◆ PROBLEM TO SOLVE: Output every line of each record below, character for character, without any changes.

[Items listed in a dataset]
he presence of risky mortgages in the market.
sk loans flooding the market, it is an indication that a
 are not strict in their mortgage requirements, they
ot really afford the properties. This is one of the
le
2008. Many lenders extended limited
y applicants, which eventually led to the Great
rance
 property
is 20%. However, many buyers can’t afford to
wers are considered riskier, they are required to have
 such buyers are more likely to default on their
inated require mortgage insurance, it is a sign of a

◆ RESULT OF THIS EXERCISE:
he presence of risky mortgages in the market.
sk loans flooding the market, it is an indication that a
 are not strict in their mortgage requirements, they
ot really afford the properties. This is one of the
le
2008. Many lenders extended limited
y applicants, which eventually led to the Great
rance
 property
is 20%. However, many buyers can’t afford to
wers are considered riskier, they are required to have
 such buyers are more likely to default on their
inated require mortgage insurance, it is a sign of a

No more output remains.